Work instructions: In the lavender post, copy the passage starting at "Human Flower Project" and ending at "like a queen.", swapping "royalty" for "nobility".

Human Flower Project
Monday, October 30, 2006
To Sleep Like a King, Lavenderly
How do you sense Hospitality?
In the morning, chez Ben, Bourbon County, KY
Photo: Julie Ardery
We have now slept like royalty. This did not require wearing a jewel-encrusted stocking cap, praying with a bishop or dreaming of lances. It was a matter of spending the night at the house of cousin Ben. Despite a major health debacle, which prevents him from walking, he still rolls out the red carpet. A guest feels like a queen.
Here was our bedroom. How many flowers to you detect? Delphiniums, daisies, yes. But did you miss the duvet? Its shade of blue is a hint. Ben had stuffed this bedcover with lavender from his garden. When we lay down, the scent at first was powerfully stimulating, as in GOOD HOLY YIKES! After a few deep breaths, though, we were off to LavenderLand.
This herb, which maintained some civility during many plumbing-poor centuries, has come back strong. There are loads of companies big, and mainly small, selling lavender soap, sachets, pillows, eye-compresses, teas, all to soothe you. One claims that lavender can “induce sleep, ease stress and relieve depression. It is also used as a tea, to make compresses for dressing wounds and to apply to the forehead to relieve congestion on sinuses, headaches, hangovers, tiredness, tension and exhaustion.” Just about everything but bend over for the morning newspaper and pay the veterinarian.
We’ve learned that Charles VI of France was especially fond of lavender. He’s said to have “calmed his nerves by sitting upon lavender filled cushions.” Lavendula spica also kept the moths from eating all the palace tapestries. England’s Queen Elizabeth the First preferred her lavender in jelly on the table.
On an earlier visit to Ben’s farm, between Paris and Cynthiana, Kentucky, we sampled some lavender honey. Not to be unduly impressed with his own experiments, Ben remarked that it tasted “like cough syrup.”
And truly, all that night beneath the lavender duvet, we didn’t cough once. Thank you for your hospitality, Ben.

Stored items:
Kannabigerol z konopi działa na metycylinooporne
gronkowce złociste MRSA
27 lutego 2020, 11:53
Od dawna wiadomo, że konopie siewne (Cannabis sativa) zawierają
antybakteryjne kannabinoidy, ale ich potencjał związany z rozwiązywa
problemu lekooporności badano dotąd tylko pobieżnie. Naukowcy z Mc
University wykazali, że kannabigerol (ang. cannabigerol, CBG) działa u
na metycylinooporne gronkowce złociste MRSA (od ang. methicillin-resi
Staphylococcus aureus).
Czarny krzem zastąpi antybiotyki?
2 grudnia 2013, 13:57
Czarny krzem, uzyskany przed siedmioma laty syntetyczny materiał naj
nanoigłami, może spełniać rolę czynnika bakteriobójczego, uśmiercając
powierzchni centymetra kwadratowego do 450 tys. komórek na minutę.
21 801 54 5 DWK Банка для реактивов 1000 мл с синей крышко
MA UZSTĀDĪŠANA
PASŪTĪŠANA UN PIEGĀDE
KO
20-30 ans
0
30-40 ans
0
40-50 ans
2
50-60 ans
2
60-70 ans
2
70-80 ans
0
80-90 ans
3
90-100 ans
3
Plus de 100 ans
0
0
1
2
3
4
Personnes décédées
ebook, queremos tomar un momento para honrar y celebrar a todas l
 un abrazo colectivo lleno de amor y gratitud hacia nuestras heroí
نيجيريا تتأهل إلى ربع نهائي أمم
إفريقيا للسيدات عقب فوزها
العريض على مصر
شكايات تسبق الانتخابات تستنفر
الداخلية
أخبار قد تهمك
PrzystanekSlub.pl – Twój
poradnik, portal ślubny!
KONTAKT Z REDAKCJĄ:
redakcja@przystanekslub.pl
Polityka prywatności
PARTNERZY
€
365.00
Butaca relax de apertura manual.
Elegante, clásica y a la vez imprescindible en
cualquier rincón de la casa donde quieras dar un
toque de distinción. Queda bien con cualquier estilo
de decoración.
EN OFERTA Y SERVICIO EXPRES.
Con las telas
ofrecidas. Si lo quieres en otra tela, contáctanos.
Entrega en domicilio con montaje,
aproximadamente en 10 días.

Output:
Human Flower Project
Monday, October 30, 2006
To Sleep Like a King, Lavenderly
How do you sense Hospitality?
In the morning, chez Ben, Bourbon County, KY
Photo: Julie Ardery
We have now slept like nobility. This did not require wearing a jewel-encrusted stocking cap, praying with a bishop or dreaming of lances. It was a matter of spending the night at the house of cousin Ben. Despite a major health debacle, which prevents him from walking, he still rolls out the red carpet. A guest feels like a queen.